Silicon Based Wireless RFIC Design

For a complete list of EECS Colloquium lectures,
please visit:

Payam Heydari, Ph.D.
Professor, Electrical Engineering and Computer Science, UC Irvine

Location: McDonnell Douglas Engineering Auditorium


Wireless communication integrated circuits (ICs) once dominated by very fast, expensive processes, such as GaAs or other III-V technologies, are now realized in CMOS technologies. This talk provides an overview of recent advances in silicon-based RFIC design and future challenges in designing wideband wireless ICs in silicon technology.


Payam Heydari received the B.S. and M.S. degrees (with honors) in electrical engineering from the Sharif University of Technology, in 1992, 1995, respectively. He received the Ph.D. degree in electrical engineering from the University of Southern California, in 2001.

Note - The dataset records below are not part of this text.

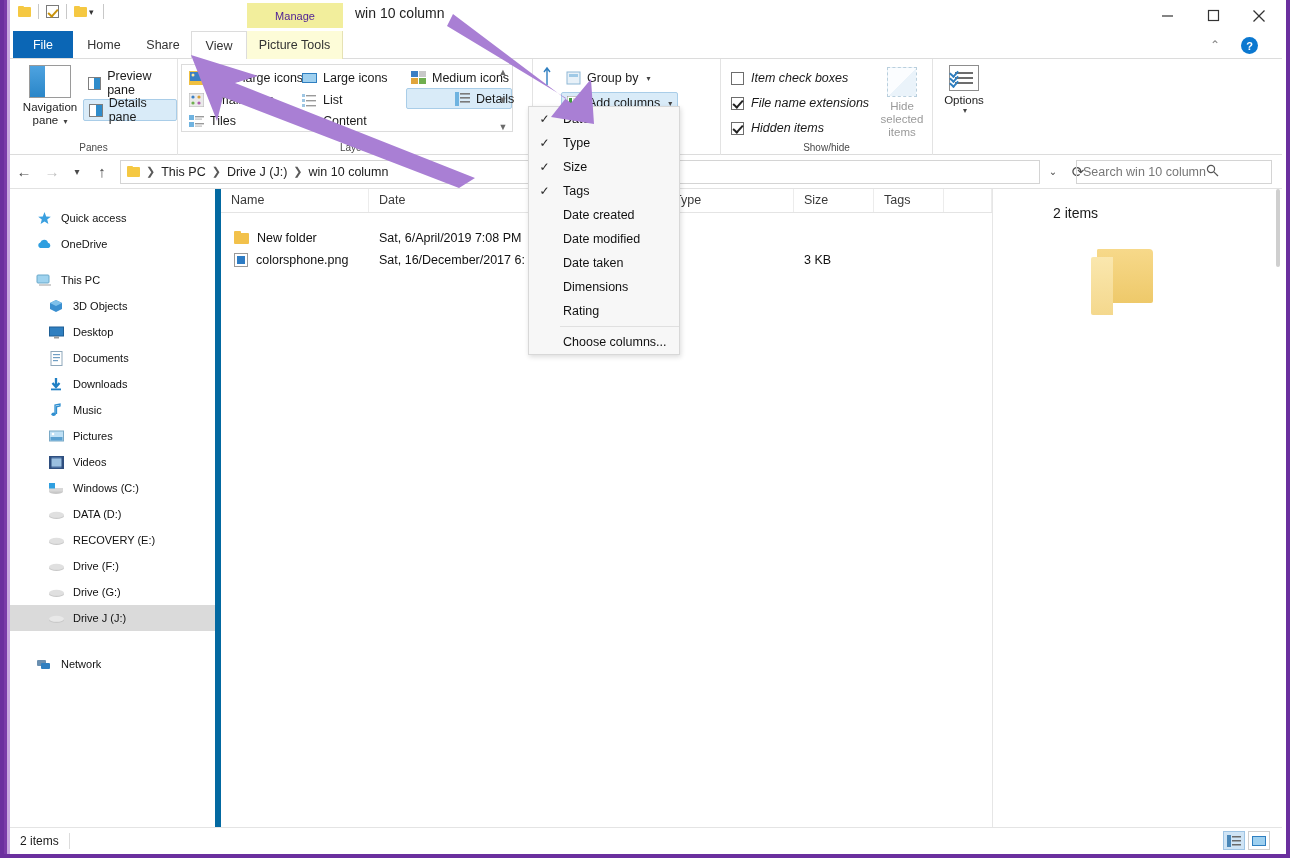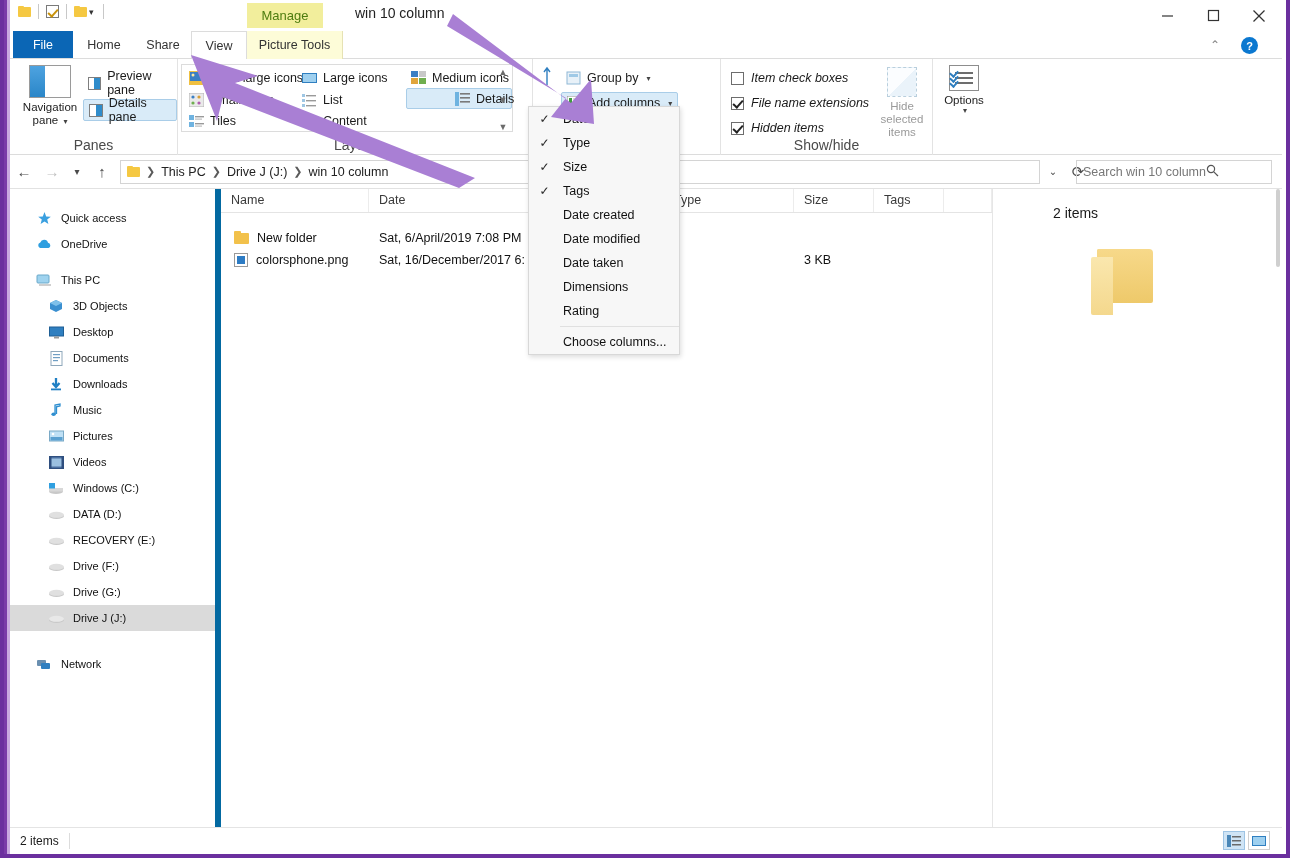--- a/index.html
+++ b/index.html
@@ -43,23 +43,23 @@
     background:#f5c842; border-radius:1px 1px 0 0;
   }
   .chk-ico { width:13px; height:13px; border:1px solid #7a7a7a; background:#fff; position:relative; }
   .chk-ico::after{
     content:""; position:absolute; left:3px; top:1px; width:4px; height:8px;
     border:solid #c9920a; border-width:0 2px 2px 0; transform:rotate(42deg);
   }
   .qat-caret { font-size:9px; color:#333; padding:0 2px; }
 
   .ctx-tab {
-    position:absolute; left:237px; top:3px; width:76px; height:25px;
+    position:absolute; left:237px; top:3px; width:96px; height:25px;
     background:#f2ee9c; display:flex; align-items:center; justify-content:center;
-    font-size:13px; color:#4d7c0f;
+    font-size:11px; color:#4c1d95;
   }
   .win-title {
     position:absolute; left:345px; top:5px; font-size:14px; color:#222;
   }
   .wbtns { position:absolute; right:0; top:0; display:flex; }
   .wbtn { width:46px; height:31px; display:flex; align-items:center; justify-content:center; }
   .wbtn svg { display:block; }
 
   
   .tabstrip {
@@ -83,21 +83,21 @@
   }
 
   
   .ribbon {
     position:absolute; left:5px; right:4px; top:59px; height:96px;
     background:#fff; border-bottom:1px solid #dcdcdc;
   }
   .rgroup { position:absolute; top:0; height:96px; border-right:1px solid #e3e3e3; }
   .rgroup-label {
     position:absolute; bottom:2px; left:0; right:0; text-align:center;
-    font-size:14px; color:#4a4a4a;
+    font-size:10px; color:#4a4a4a;
   }
   
   .g-panes { left:0; width:168px; }
   .navpane-btn {
     position:absolute; left:10px; top:6px; width:60px; height:66px;
     display:flex; flex-direction:column; align-items:center;
   }
   .navpane-ico { width:42px; height:33px; border:1px solid #9a9a9a; background:#fff; display:flex; }
   .navpane-ico i { display:block; width:15px; background:linear-gradient(180deg,#4ea3e0,#2a86c8); }
   .navpane-txt { font-size:11.5px; text-align:center; line-height:13px; margin-top:3px; color:#222; }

During the summer of 1997, he was with Bell-Labs, Lucent Technologies, Murray Hill, NJ, where he worked on noise analysis in deep submicron very large-scale integrated (VLSI) circuits. During the summer of 1998, he was with IBM T. J. Watson Research Center, Yorktown Heights, NY, where he worked on gradient-based optimization and sensitivity analysis of custom-integrated circuits. Since August 2001, he has been an Assistant Professor of Electrical Engineering at the University of California, Irvine, where his research interest is the design of high-speed analog, radio-frequency (RF), and mixed-signal integrated circuits.

Dr. Heydari has received the 2005 National Science Foundation (NSF) CAREER Award, the 2005 IEEE Circuits and Systems Society Darlington Award, the 2005 Henry Samueli School of Engineering Teaching Excellence Award, the Best Paper Award at the 2000 IEEE International Conference on Computer Design (ICCD), the 2000 Honorable Mention Award from the Department of EE-Systems at the University of Southern California, and the 2001 Technical Excellence Award in the area of Electrical Engineering from the Association of Professors and Scholars of Iranian Heritage (APSIH). He was recognized as the 2004 Outstanding Faculty at the EECS Department of the University of California, Irvine. His name was included in the 2006 Who's Who in America.